PROBLEM: List every line in the rows below that contains the word "What". Case counts, so include only lines where the capitalization matches.

Figure understanding tasks:
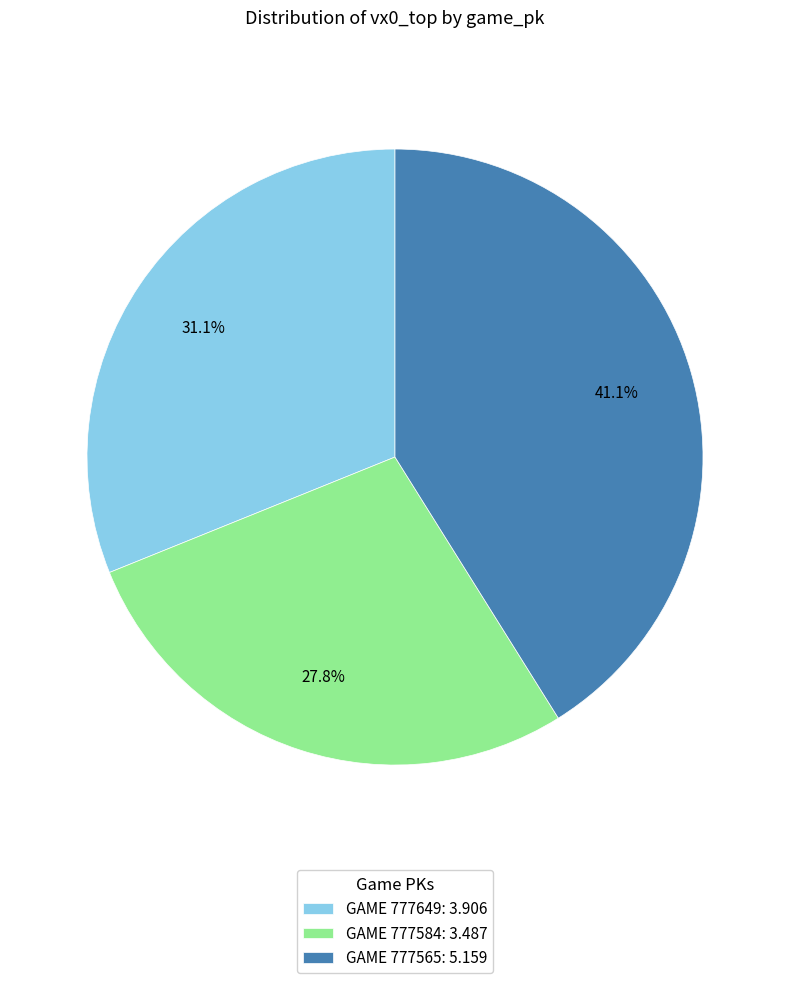

What percentage do GAME 777565: 5.159 and GAME 777649: 3.906 together represent?

72.2%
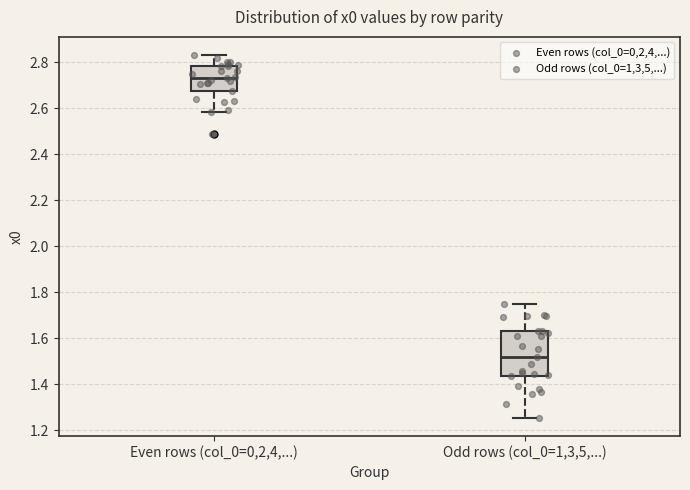

Where does the upper whisker of the box for Even rows (col_0=0,2,4,...) end on the y-axis? The values are not printed on the chart, so give them approximately, as read against the axis.

2.84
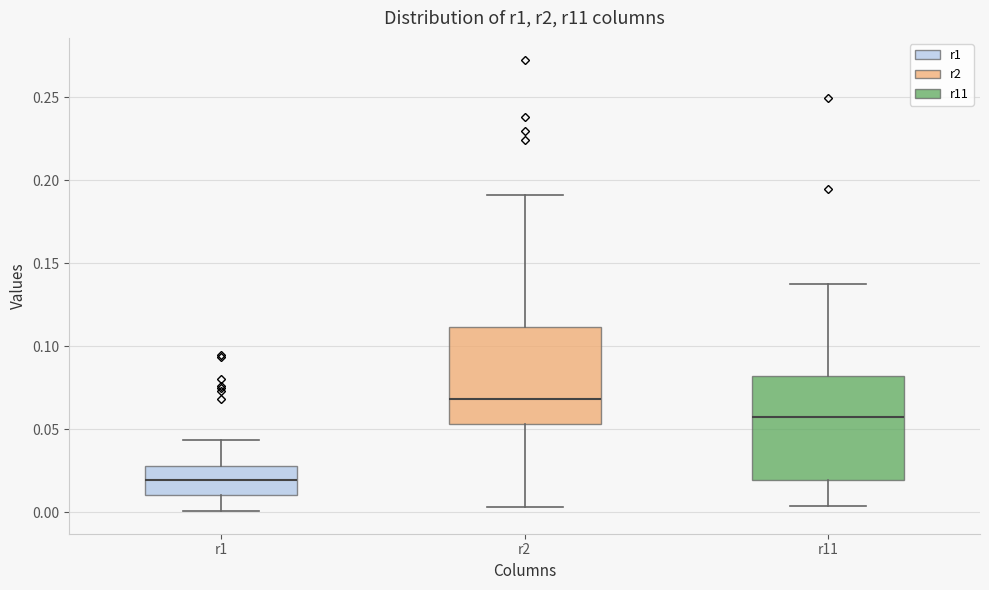

Which box's median line is the highest?

r2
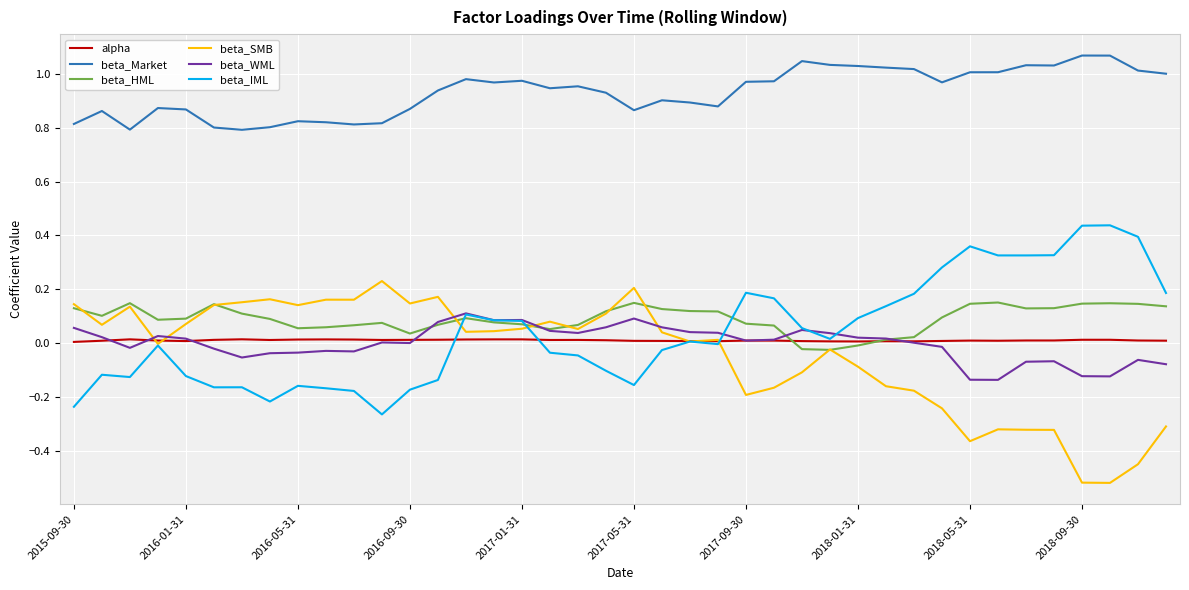

What are all the series names shown in the legend?

alpha, beta_Market, beta_HML, beta_SMB, beta_WML, beta_IML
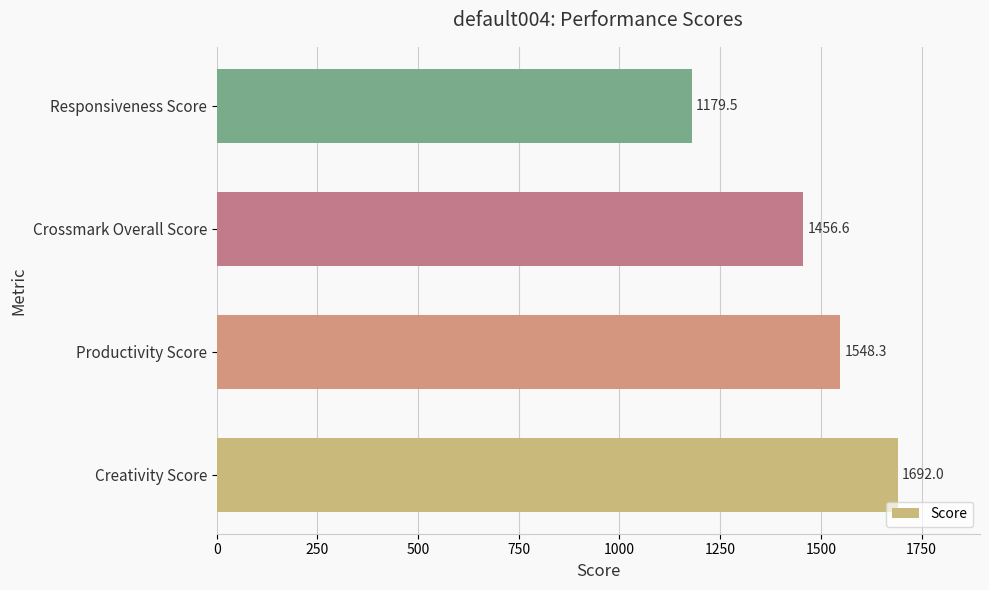

Does the chart contain any negative values?

No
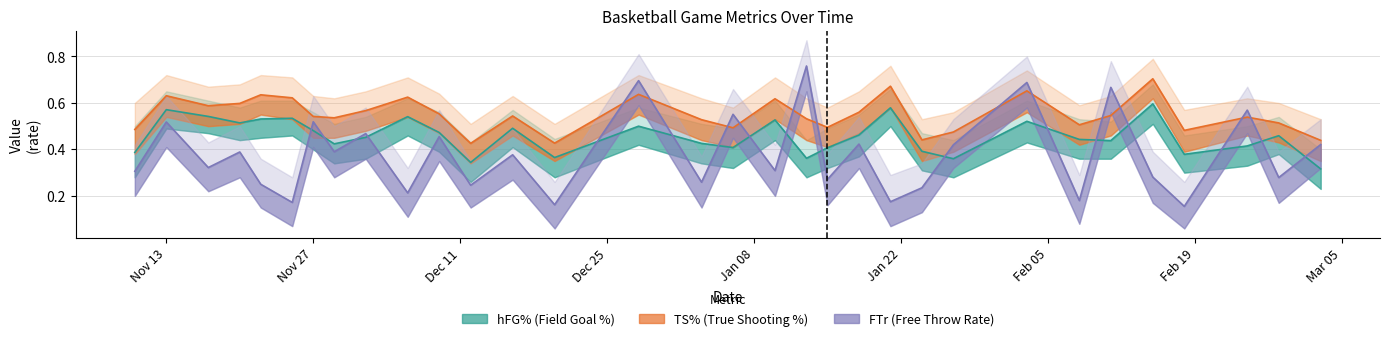

True or false: hFG% and TS% cross at least once.

False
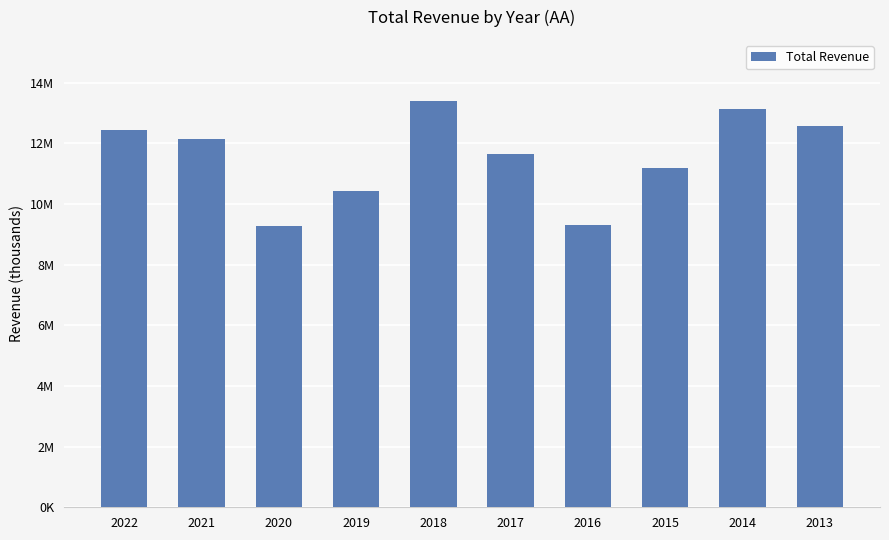

What is the value of the 1st bar from the left?

12451000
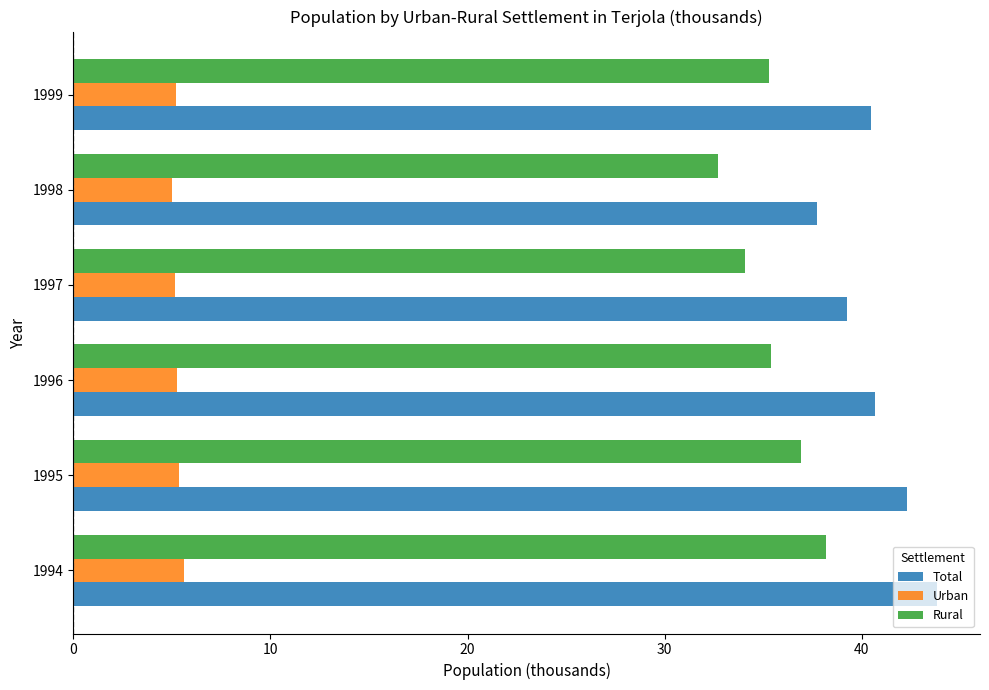

Which series has the largest range (max minus min)?

Total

FINISHED TASK:
What percentage do GAME 777565: 5.159 and GAME 777649: 3.906 together represent?
What are all the series names shown in the legend?
What is the value of the 1st bar from the left?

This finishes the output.